1. Make the group the guru. Champions are important but too often they generate unconstructive dependence from their teams. problem identification, ownership, and action begin in and remain with the community.
2. Reframe through facts. Inside the box problem definitions generate inside the box solutions. Restating the problem shifts attention to fertile new ground and opens minds to new possibilities. By casting a problem in a different light and by using hard data to confront orthodoxies, a community can be encouraged to discover whether there are exceptions to the status quo and, if so, how those exceptions came about. This is a three-step process:
First, grasp its conventional presentation (“The sorcerer’s curse makes our children sick.”)
Second, find out if there are exceptions to the norm, people in identical circumstances who seem to be coping especially well. (Not all children are sick)
Third, re-frame the problem to focus attention on the exceptions. (Families with healthy children wash their hands regularly and have good levels of nutrition)
3. Make it safe to learn. Deep down, people can be reluctant to change because of their commitment to what they believe the organisation is all about. People get attached to the status quo, even when it’s not good for them. Problems often go unresolved because the path to the solution is littered with potential losses and other risks.
The oblique approach to the undiscussable topic eventually led the villagers to broach the problem of girls being sent away by their poverty-stricken parents.

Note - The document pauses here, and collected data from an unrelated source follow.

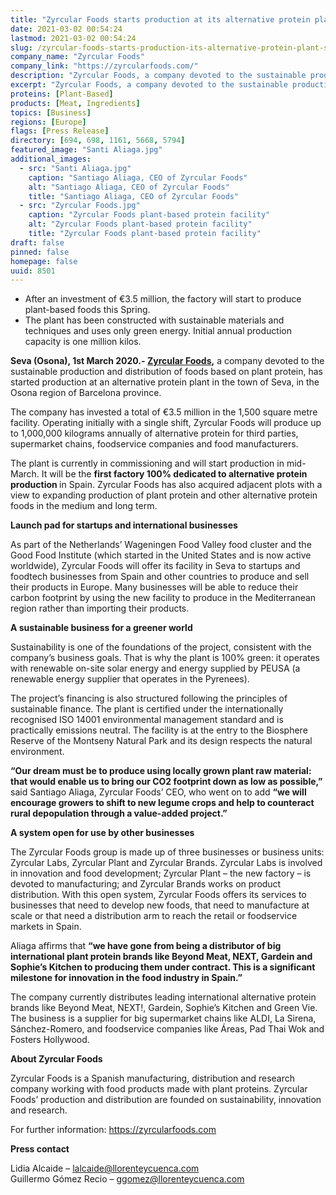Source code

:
 ```yaml
---
title: "Zyrcular Foods starts production at its alternative protein plant in Seva (Barcelona)"
date: 2021-03-02 00:54:24
lastmod: 2021-03-02 00:54:24
slug: /zyrcular-foods-starts-production-its-alternative-protein-plant-seva-barcelona
company_name: "Zyrcular Foods"
company_link: "https://zyrcularfoods.com/"
description: "Zyrcular Foods, a company devoted to the sustainable production and distribution of foods based on plant protein, has started production at an alternative protein plant in the town of Seva, in the Osona region of Barcelona province."
excerpt: "Zyrcular Foods, a company devoted to the sustainable production and distribution of foods based on plant protein, has started production at an alternative protein plant in the town of Seva, in the Osona region of Barcelona province."
proteins: [Plant-Based]
products: [Meat, Ingredients]
topics: [Business]
regions: [Europe]
flags: [Press Release]
directory: [694, 698, 1161, 5668, 5794]
featured_image: "Santi Aliaga.jpg"
additional_images:
  - src: "Santi Aliaga.jpg"
    caption: "Santiago Aliaga, CEO of Zyrcular Foods"
    alt: "Santiago Aliaga, CEO of Zyrcular Foods"
    title: "Santiago Aliaga, CEO of Zyrcular Foods"
  - src: "Zyrcular Foods.jpg"
    caption: "Zyrcular Foods plant-based protein facility"
    alt: "Zyrcular Foods plant-based protein facility"
    title: "Zyrcular Foods plant-based protein facility"
draft: false
pinned: false
homepage: false
uuid: 8501
---
```

<ul>
<li>After an investment of €3.5 million, the factory will start to produce plant-based foods this Spring.</li>
<li>The plant has been constructed with sustainable materials and techniques and uses only green energy. Initial annual production capacity is one million kilos.</li>
</ul>
<p><strong>Seva (Osona), 1st March 2020.- </strong><a href="https://zyrcularfoods.com/"><strong>Zyrcular Foods</strong></a><strong>,</strong> a company devoted to the sustainable production and distribution of foods based on plant protein, has started production at an alternative protein plant in the town of Seva, in the Osona region of Barcelona province.</p>
<p>The company has invested a total of €3.5 million in the 1,500 square metre facility. Operating initially with a single shift, Zyrcular Foods will produce up to 1,000,000 kilograms annually of alternative protein for third parties, supermarket chains, foodservice companies and food manufacturers.</p>
<p>The plant is currently in commissioning and will start production in mid-March. It will be the <strong>first factory 100% dedicated to alternative protein production </strong>in Spain. Zyrcular Foods has also acquired adjacent plots with a view to expanding production of plant protein and other alternative protein foods in the medium and long term. </p>
<p><strong>Launch pad for startups and international businesses</strong></p>
<p>As part of the Netherlands’ Wageningen Food Valley food cluster and the Good Food Institute (which started in the United States and is now active worldwide), Zyrcular Foods will offer its facility in Seva to startups and foodtech businesses from Spain and other countries to produce and sell their products in Europe. Many businesses will be able to reduce their carbon footprint by using the new facility to produce in the Mediterranean region rather than importing their products.   </p>
<p><strong>A sustainable business for a greener world</strong></p>
<p>Sustainability is one of the foundations of the project, consistent with the company’s business goals. That is why the plant is 100% green: it operates with renewable on-site solar energy and energy supplied by PEUSA (a renewable energy supplier that operates in the Pyrenees).</p>
<p>The project’s financing is also structured following the principles of sustainable finance. The plant is certified under the internationally recognised ISO 14001 environmental management standard and is practically emissions neutral. The facility is at the entry to the Biosphere Reserve of the Montseny Natural Park and its design respects the natural environment.   </p>
<p><strong>“Our dream must be to produce using locally grown plant raw material: that would enable us to bring our CO2 footprint down as low as possible,” </strong>said Santiago Aliaga, Zyrcular Foods’ CEO, who went on to add <strong>“we will encourage growers to shift to new legume crops and help to counteract rural depopulation through a value-added project.”</strong></p>
<p><strong>A system open for use by other businesses</strong></p>
<p>The Zyrcular Foods group is made up of three businesses or business units: Zyrcular Labs, Zyrcular Plant and Zyrcular Brands. Zyrcular Labs is involved in innovation and food development; Zyrcular Plant – the new factory – is devoted to manufacturing; and Zyrcular Brands works on product distribution. With this open system, Zyrcular Foods offers its services to businesses that need to develop new foods, that need to manufacture at scale or that need a distribution arm to reach the retail or foodservice markets in Spain.   </p>
<p>Aliaga affirms that <strong>“we have gone from being a distributor of big international plant protein brands like Beyond Meat, NEXT, Gardein and Sophie’s Kitchen to producing them under contract. This is a significant milestone for innovation in the food industry in Spain.”</strong></p>
<p>The company currently distributes leading international alternative protein brands like Beyond Meat, NEXT!, Gardein, Sophie’s Kitchen and Green Vie. The business is a supplier for big supermarket chains like ALDI, La Sirena, Sánchez-Romero, and foodservice companies like Áreas, Pad Thai Wok and Fosters Hollywood.</p>
<p><strong>About Zyrcular Foods</strong></p>
<p>Zyrcular Foods is a Spanish manufacturing, distribution and research company working with food products made with plant proteins. Zyrcular Foods’ production and distribution are founded on sustainability, innovation and research.</p>
<p>For further information: <a href="https://zyrcularfoods.com">https://zyrcularfoods.com</a></p>
<p><strong>Press contact</strong></p>
<p>Lidia Alcaide – <a href="mailto:lalcaide@llorenteycuenca.com">lalcaide@llorenteycuenca.com</a><br />
Guillermo Gómez Recio – <a href="mailto:ggomez@llorenteycuenca.com">ggomez@llorenteycuenca.com</a></p>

4. Make the problem concrete. While words are exchanged and heads are nodded, a great deal of signal distortion is happening between sender and receiver. Because of unwritten social codes meant to keep individuals from being put on the spot, people aren’t forced to speak concretely—in fact, they’re often discouraged from doing so. A firm grasp of reality obliterates vague assumptions and helps focus attention on what’s really working. Dealing directly with an uncomfortable truth requires stating it concretely so that there is no way to duck the challenge at hand. This is not merely a matter of being specific. It also entails portraying or dramatizing a pivotal issue in a compelling way.
5. Leverage social proof. Use public, shared demonstrations of progress. Other people are much more effective advocates for progress than the people pushing the change.

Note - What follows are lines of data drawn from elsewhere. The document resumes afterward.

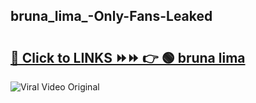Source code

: 
 ## bruna_lima_-Only-Fans-Leaked

# <h2><a href="https://clipsfans.com/bruna_lima_&ref=git">🔗 Click to LINKS ⏩⏩ 👉 🟢 bruna lima  </a></h2>

<a href="https://clipsfans.com/bruna_lima_&ref=git" rel="nofollow" data-target="animated-image.originalLink"><img src="https://i.ibb.co.com/xMMVF88/686577567.gif" alt="Viral Video Original" style="max-width: 100%; display: inline-block;" data-target="animated-image.originalImage"></a>
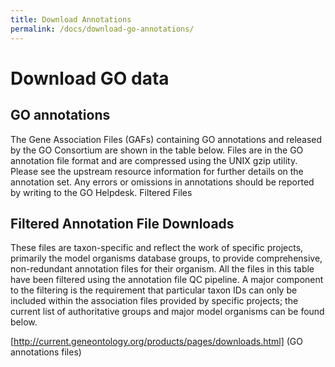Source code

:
 ```yaml
---
title: Download Annotations
permalink: /docs/download-go-annotations/
---
```

# Download GO data 

## GO annotations 

The Gene Association Files (GAFs) containing GO annotations and released by the GO Consortium are shown in the table below. Files are in the GO annotation file format and are compressed using the UNIX gzip utility. Please see the upstream resource information for further details on the annotation set. Any errors or omissions in annotations should be reported by writing to the GO Helpdesk.
Filtered Files

## Filtered Annotation File Downloads
These files are taxon-specific and reflect the work of specific projects, primarily the model organisms database groups, to provide comprehensive, non-redundant annotation files for their organism. All the files in this table have been filtered using the annotation file QC pipeline. A major component to the filtering is the requirement that particular taxon IDs can only be included within the association files provided by specific projects; the current list of authoritative groups and major model organisms can be found below.

[http://current.geneontology.org/products/pages/downloads.html] (GO annotations files)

6. Confound the immune defense response. In organizations, that reaction comes in the form of avoidance, resistance, and exceptionalism. But when you fan the embers within a community rather than rely on firebrands from headquarters or outside the group, change feels natural. Internally developed solutions circumvent transplant rejection, since the change agents share the same DNA as the host. The trick is to introduce already existing ideas into the mainstream without excessive use of authority. Why use a sledgehammer when a feather will do?